That video is great! I now have an inside look at the insanity! That is one of the most unique approaches to creating paths that I have ever seen!
Yup... I agree with you. Which is why it's a great addition of knowledge we can point future visitors to. Bookmarking that post.
As to your method of creating a work path from a selection....have you seen the mess that makes? I believe you would spend more time cleaning that up than just starting afresh.....in my experience with selection to path conversions.
MrToM.
I agree with the mess it sometimes creates. But that depends on what you're working with.
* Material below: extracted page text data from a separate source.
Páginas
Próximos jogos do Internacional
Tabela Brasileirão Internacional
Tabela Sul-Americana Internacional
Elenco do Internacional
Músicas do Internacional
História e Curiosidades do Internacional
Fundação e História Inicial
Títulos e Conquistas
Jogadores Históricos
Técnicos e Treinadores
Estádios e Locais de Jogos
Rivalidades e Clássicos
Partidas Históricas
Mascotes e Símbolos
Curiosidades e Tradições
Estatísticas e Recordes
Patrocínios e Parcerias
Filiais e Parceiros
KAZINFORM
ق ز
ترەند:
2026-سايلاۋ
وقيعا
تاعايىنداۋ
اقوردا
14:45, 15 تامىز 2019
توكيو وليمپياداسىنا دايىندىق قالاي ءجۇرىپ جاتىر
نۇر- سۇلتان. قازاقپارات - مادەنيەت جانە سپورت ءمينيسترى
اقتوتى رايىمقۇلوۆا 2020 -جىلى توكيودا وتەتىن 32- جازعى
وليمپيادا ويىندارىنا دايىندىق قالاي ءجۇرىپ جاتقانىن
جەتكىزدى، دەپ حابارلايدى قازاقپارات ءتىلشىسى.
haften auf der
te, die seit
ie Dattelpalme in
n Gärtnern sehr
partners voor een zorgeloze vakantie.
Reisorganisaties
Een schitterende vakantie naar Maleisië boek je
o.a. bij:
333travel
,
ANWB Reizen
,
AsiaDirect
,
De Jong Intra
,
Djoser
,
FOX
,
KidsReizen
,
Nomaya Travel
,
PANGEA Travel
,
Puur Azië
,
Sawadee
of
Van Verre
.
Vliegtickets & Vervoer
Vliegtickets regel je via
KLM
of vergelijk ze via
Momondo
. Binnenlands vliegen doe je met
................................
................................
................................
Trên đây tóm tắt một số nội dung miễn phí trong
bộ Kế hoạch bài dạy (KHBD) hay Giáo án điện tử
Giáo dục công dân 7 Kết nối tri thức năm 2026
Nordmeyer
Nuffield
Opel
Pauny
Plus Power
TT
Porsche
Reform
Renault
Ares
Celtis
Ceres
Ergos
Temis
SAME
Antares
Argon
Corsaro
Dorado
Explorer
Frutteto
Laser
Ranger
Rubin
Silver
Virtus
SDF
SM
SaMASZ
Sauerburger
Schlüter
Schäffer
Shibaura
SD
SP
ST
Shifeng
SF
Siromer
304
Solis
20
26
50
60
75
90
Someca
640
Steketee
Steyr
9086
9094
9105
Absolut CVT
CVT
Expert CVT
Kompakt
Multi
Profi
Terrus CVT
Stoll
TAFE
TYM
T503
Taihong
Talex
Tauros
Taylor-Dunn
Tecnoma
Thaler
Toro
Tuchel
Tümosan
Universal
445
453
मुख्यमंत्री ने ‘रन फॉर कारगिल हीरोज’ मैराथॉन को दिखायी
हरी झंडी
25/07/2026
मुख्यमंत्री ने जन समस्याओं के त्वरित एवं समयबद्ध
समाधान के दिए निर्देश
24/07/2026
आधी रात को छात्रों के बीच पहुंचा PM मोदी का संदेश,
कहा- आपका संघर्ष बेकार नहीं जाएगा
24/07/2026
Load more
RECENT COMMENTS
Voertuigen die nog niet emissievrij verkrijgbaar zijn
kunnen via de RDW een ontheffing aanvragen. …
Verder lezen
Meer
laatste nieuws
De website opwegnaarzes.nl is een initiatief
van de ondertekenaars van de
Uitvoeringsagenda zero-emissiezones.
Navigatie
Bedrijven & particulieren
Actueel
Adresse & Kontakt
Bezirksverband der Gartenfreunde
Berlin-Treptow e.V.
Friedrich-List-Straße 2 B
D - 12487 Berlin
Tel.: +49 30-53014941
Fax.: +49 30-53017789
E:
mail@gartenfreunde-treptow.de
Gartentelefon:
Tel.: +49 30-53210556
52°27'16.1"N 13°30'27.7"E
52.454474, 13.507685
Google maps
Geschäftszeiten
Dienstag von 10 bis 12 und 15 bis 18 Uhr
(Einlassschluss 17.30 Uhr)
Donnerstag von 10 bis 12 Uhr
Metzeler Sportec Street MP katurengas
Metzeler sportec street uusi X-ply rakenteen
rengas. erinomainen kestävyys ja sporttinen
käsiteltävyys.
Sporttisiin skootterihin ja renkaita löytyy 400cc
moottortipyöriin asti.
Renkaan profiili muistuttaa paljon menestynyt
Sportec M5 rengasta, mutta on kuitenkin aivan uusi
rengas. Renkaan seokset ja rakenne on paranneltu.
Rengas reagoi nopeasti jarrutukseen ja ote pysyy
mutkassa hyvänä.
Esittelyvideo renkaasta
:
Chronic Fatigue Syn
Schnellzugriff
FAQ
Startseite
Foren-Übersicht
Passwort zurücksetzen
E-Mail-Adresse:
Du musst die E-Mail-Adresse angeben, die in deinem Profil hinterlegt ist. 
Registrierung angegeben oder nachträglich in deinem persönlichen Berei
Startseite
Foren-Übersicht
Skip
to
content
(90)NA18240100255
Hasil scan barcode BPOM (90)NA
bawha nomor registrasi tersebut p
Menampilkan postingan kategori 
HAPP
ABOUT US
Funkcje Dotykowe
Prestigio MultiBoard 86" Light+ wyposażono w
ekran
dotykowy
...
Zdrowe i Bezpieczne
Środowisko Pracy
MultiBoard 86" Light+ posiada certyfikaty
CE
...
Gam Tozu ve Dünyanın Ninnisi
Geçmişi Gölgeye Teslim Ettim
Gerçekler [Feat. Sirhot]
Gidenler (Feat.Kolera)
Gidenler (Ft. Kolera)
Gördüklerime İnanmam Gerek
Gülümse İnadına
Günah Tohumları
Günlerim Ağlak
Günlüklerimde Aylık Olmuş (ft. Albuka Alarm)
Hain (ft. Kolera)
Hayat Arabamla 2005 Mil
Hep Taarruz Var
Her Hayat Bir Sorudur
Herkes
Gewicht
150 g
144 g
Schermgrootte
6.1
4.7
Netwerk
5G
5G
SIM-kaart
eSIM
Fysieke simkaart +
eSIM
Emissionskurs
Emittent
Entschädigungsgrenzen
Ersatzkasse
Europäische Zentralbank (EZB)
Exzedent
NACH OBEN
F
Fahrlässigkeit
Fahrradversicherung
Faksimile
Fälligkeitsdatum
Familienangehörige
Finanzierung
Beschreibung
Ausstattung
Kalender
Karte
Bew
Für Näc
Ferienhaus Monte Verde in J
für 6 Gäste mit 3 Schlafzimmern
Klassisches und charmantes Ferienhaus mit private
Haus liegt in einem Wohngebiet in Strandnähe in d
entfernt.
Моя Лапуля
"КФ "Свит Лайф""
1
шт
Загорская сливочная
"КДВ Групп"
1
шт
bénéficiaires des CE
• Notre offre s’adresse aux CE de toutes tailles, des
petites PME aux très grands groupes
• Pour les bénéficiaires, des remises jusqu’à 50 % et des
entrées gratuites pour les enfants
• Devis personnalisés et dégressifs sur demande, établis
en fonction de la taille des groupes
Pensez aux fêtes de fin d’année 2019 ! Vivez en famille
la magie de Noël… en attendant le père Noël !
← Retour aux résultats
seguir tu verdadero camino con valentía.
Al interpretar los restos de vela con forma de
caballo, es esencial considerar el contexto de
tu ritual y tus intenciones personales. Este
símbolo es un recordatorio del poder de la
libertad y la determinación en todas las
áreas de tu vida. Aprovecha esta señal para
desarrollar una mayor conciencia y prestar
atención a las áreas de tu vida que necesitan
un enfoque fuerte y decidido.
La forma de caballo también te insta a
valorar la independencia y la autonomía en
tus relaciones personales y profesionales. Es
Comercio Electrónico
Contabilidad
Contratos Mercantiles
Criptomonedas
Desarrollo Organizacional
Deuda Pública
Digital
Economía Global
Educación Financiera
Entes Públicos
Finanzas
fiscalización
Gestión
https://www.photoshopgurus.com/foru...-logo-help-post1533720256.html#post1533720256 ... The second image was the result of my procedure. Despite the artifacts pointed out in the first image, the resulting work path did not contain any trace of the blemishes. Of course, I had to crop out the excess you pointed out and made sure there was nothing else in the layer (there were actually none).
In the conversion, there were several uneeded anchor points - like double nodes at sharp angled areas and along certain curves. These were easily deleted and I'm still left with enough nodes along the transition (areas of inflection as referred to in other vector apps) to get the symmetry right.
I might be wrong but others may probably get different anchor point results from converting the selection to paths. Happened to me before in my old workplace when another guy was doing the same thing on an image I was also working on but on another computer... lol.
The only problem I had was wrestling with the anchors but it was worth the wrangling. I reused/tweaked the work path when I wasn't satisfied with my first try.
I think what I posted above was my third try? Yet whenever I accessed the paths, they stayed true to the last modifications I did.
Again... it depends on what you're faced with. And with the OP's layer images, converting to a path did the trick for me.